Decide whether each statement below agrees with the wire caddy thread, answering yes or no and quoting the thread's deciding words.
1. One poster's homemade caddy built on a two-wheel dolly holds up to 16 rolls of wire.
2. The first poster believes the caddies sold at big box stores cost more than the one being discussed.
3. One poster says this caddy can be carried through a door without any trouble.
---------- EXCERPT
# New wire caddy



## TOOL_5150 (Aug 27, 2007)

it looks like it could be pulled over too easily. I would go with the caddy you can get and big orange or blue stores. It is not as easy to carry but you dont have to worry about it tipping over [especially good on 1 man pulls]. I also think the caddys at the big box stores are cheaper than this one as well.

~Matt


----------



## gilbequick (Oct 6, 2007)

Pricey for what ya get. Yeah, I'd take the little red one over that.


----------



## amptech (Sep 21, 2007)

I have made 12 wire trees identical to this since 1993. 7 have been stolen. They don't pull over too easy either and cost about $25.00 to make. They are nice for small pulls but my favorite wire caddy is the one I make using a cheap 2 wheel dolly. Holds up to 16 500' rolls of 12 and rolls easily about anywhere. Costs about $50.00 to make, including the $20.00 dolly.


----------



## brocker (Dec 5, 2007)

I have been using this caddy for the last six months. I really like it, it dosen't pull over easy. You can carry it through a door without any problem, unlike the other racks. You don't have to bend over so far to pick it up, and you can carry it close to your body so it is easy to transport. It is built very solid. You can even carry two of them fully loaded, try and do that with the "little red one". It is a little pricy but man does it save on your arms and back. Its worth every penny to me. You couldn't get me to go back to the others. Spend the money you won't regret it.


----------



## Speedy Petey (Jan 10, 2007)

Sorry Broc. You have two usernames now and you work for (or are) the company.
This is considered spam and is not allowed here.


----------
--------------------
---------- GIVEN ENTRIES
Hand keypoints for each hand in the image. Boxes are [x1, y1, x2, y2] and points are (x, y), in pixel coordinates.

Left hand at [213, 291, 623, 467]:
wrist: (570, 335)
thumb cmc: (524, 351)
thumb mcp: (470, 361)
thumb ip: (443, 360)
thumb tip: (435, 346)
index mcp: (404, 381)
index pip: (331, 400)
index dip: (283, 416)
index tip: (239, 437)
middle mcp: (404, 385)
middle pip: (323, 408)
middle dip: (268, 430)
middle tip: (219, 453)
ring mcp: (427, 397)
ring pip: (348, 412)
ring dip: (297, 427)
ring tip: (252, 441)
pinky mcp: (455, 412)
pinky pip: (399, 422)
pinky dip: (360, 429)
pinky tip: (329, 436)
--------------------
---------- GIVEN ENTRIES
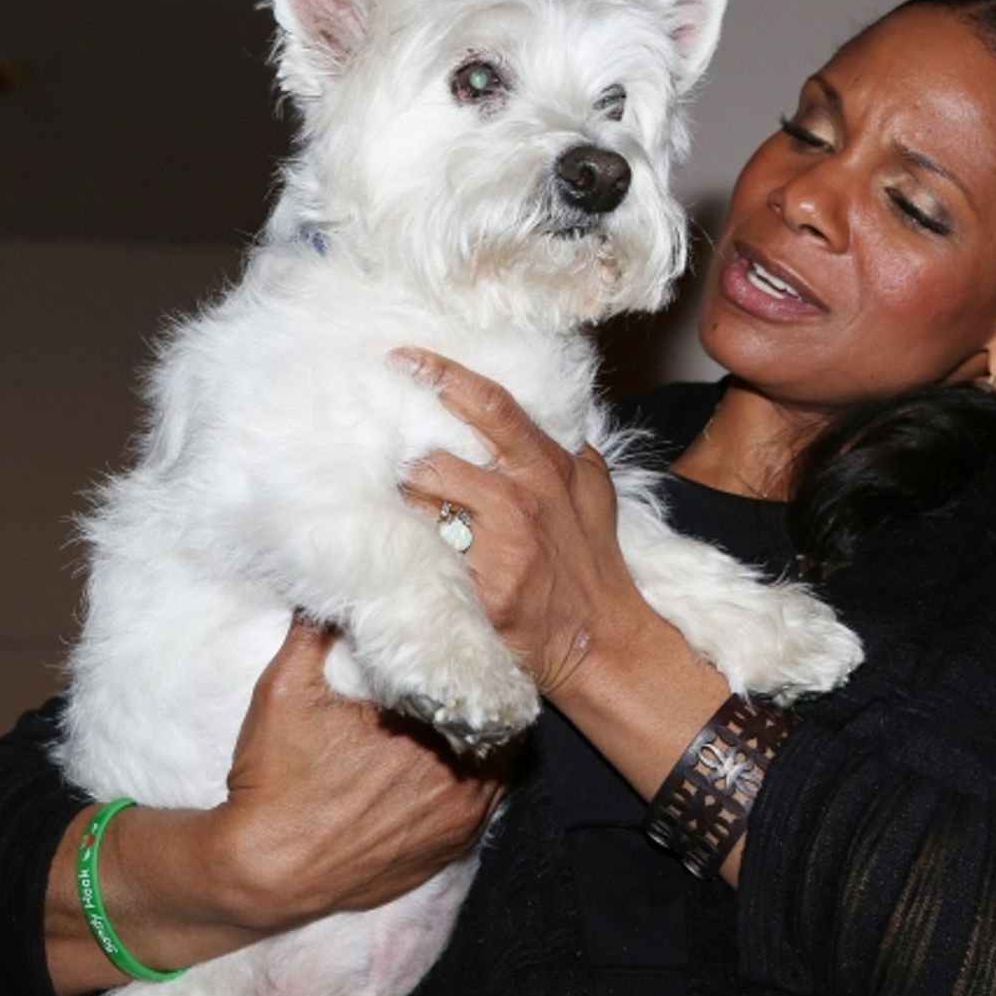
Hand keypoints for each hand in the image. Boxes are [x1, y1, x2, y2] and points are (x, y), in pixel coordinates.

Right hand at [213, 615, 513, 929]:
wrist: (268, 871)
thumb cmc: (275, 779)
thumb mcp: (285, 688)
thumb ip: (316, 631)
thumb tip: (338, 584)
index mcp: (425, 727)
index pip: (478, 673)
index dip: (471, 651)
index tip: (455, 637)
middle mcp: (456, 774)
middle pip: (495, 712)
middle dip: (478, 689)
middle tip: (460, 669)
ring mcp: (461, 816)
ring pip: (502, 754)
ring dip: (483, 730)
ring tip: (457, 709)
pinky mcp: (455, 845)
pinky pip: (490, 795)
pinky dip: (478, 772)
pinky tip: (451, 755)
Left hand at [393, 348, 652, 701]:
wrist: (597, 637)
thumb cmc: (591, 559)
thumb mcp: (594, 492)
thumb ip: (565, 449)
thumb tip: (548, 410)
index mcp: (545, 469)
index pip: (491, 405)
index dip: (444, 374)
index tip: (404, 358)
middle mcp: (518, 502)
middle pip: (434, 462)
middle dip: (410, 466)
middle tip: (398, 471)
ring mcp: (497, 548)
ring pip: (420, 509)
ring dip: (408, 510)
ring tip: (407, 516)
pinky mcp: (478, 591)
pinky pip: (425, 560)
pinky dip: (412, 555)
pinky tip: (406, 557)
--------------------
---------- GIVEN ENTRIES
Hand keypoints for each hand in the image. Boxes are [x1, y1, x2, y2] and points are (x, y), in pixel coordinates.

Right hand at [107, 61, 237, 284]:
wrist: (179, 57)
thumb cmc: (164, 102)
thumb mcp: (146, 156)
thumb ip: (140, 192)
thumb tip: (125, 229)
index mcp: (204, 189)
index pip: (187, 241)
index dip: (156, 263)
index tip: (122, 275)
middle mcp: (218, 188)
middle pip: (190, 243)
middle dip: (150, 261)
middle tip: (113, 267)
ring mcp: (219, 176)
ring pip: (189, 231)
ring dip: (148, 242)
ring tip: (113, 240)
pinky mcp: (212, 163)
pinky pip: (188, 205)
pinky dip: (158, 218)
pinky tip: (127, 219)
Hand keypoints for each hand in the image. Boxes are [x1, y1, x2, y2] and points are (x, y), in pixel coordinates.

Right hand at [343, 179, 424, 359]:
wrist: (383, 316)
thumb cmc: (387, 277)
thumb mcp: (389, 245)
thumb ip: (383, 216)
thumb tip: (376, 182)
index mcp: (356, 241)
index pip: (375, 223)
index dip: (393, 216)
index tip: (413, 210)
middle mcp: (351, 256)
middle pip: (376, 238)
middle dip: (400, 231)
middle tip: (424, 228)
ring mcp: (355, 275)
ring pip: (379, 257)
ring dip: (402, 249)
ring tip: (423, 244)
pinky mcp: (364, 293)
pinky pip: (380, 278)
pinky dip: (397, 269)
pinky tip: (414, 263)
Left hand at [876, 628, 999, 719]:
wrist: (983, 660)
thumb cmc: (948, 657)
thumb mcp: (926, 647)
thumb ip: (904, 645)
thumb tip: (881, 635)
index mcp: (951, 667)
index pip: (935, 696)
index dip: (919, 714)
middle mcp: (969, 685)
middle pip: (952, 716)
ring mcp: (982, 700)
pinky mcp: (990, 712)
--------------------
## RESULT FOR THIS EXERCISE
1. Yes: "Holds up to 16 500' rolls of 12 and rolls easily about anywhere."
2. No: "I also think the caddys at the big box stores are cheaper than this one as well."
3. Yes: "You can carry it through a door without any problem, unlike the other racks."